AF patients are at fivefold higher risk for stroke than normal population. LAA closure procedure is most common to reduce risk of stroke for AF patients. We have developed a personalized blood-flow analysis based stroke risk predictor for AF patients undergoing LAA closure. In a proof-of-concept study on four AF patients undergoing LAA closure procedure, we show that for patients having stroke or transient ischemic attack (TIA) after the procedure, the LAA closure may not substantially reduce low-flow zone in the LA, predisposing them to risk of future stroke/TIA. The stroke prediction tool could potentially identify such cases, enabling a priori assessment of the efficacy of LAA closure devices for AF patients, as well as close monitoring of patients after LAA closure.

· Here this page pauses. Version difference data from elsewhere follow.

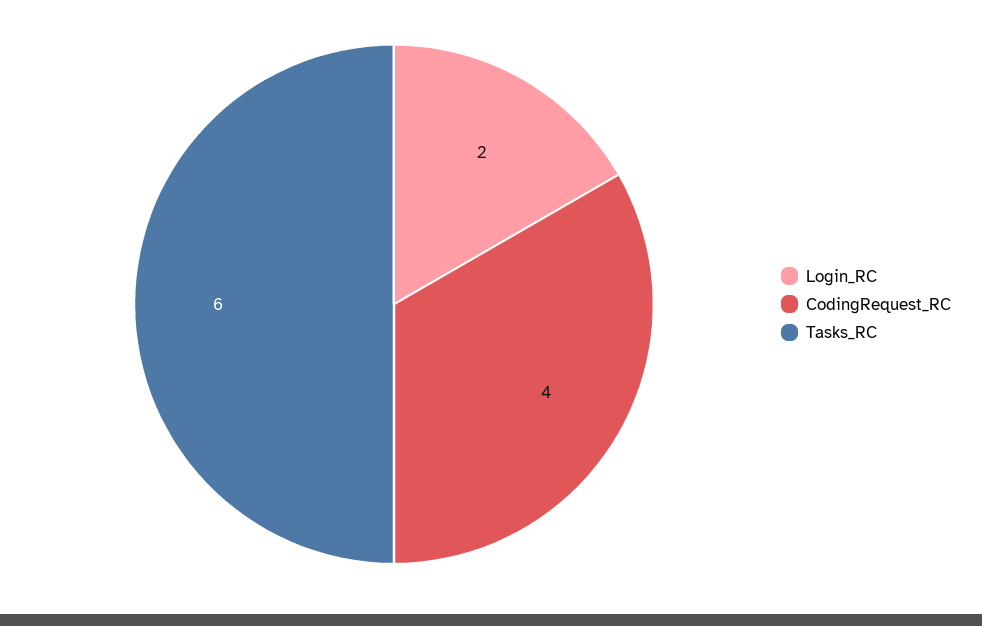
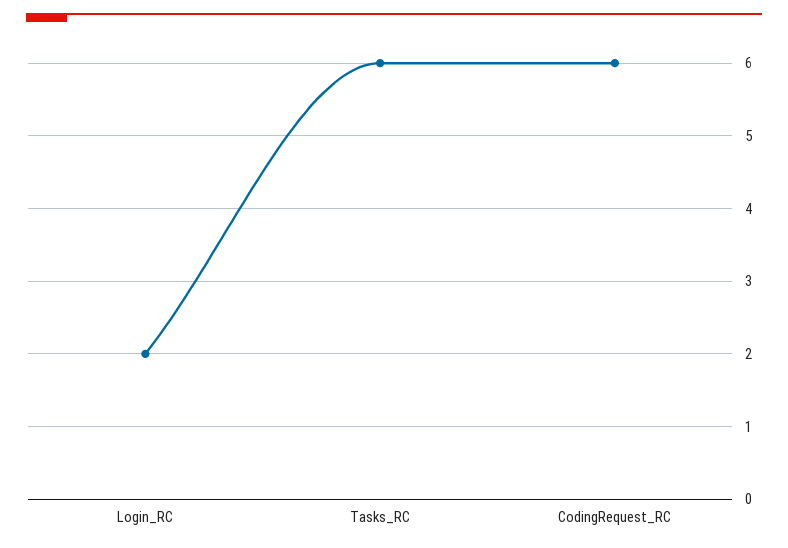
CodingRequest_RC: 4 -> 6

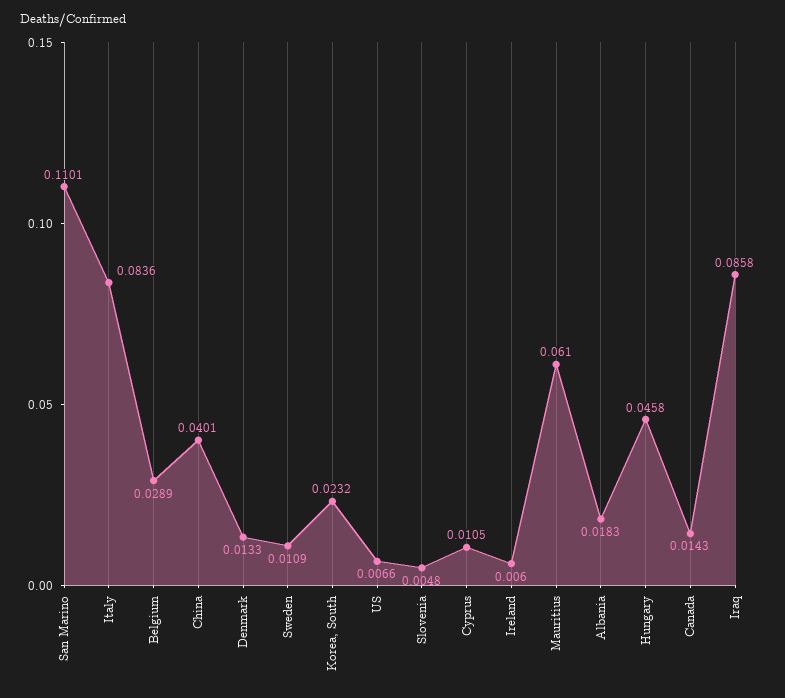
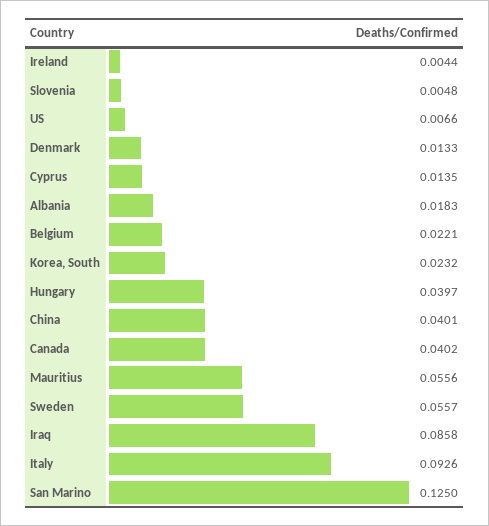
San Marino: 0.1101 -> 0.125
Italy: 0.0836 -> 0.0926
Belgium: 0.0289 -> 0.0221
Sweden: 0.0109 -> 0.0557
Cyprus: 0.0105 -> 0.0135
Ireland: 0.006 -> 0.0044
Mauritius: 0.061 -> 0.0556
Hungary: 0.0458 -> 0.0397
Canada: 0.0143 -> 0.0402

Machine learning and computational modeling have become increasingly pervasive in medicine. The goal of these projects is to combine the two into a clinical risk prediction algorithm, in what we call the Computational Heart and Artificial Intelligence (CHAI) approach. Preliminary work has focused on both atrial and ventricular modeling and demonstrates that the CHAI approach out-performs common clinical risk stratification methodologies.
In a proof-of-concept study, published in Nature Biomedical Engineering, we have demonstrated the utility of personalized computational atrial modeling to guide ablation of persistent AF (psAF). This novel technology (termed OPTIMA, OPtimal Target Identification via Modeling of Arrhythmogenesis) is based on non-invasive patient-specific anatomic and tissue data from late gadolinium enhancement cardiac MRI (LGE-CMR) and simulation of cardiac electrical function to personalized ablation targets for psAF patients.
We now have FDA-approval for a 160-patient randomized clinical trial to demonstrate the utility of OPTIMA in patients with persistent atrial fibrillation and fibrosis. The approach is termed OPTIMA. The PIs are Drs. Trayanova, Calkins, and Spraag.
Current risk stratification criteria are inadequate in identifying patients with hypertrophic cardiomyopathy (HCM) at risk for ventricular tachycardia (VT) and in need of an implantable cardioverter defibrillator (ICD). Our personalized virtual heart technology incorporates a fusion of contrast-enhanced LGE-MRI and post-contrast T1 mapping to reconstruct the fibrotic remodeling that occurs in HCM. In silico rapid pacing is used to assess VT inducibility which may improve the identification of patients with HCM in need of an ICD.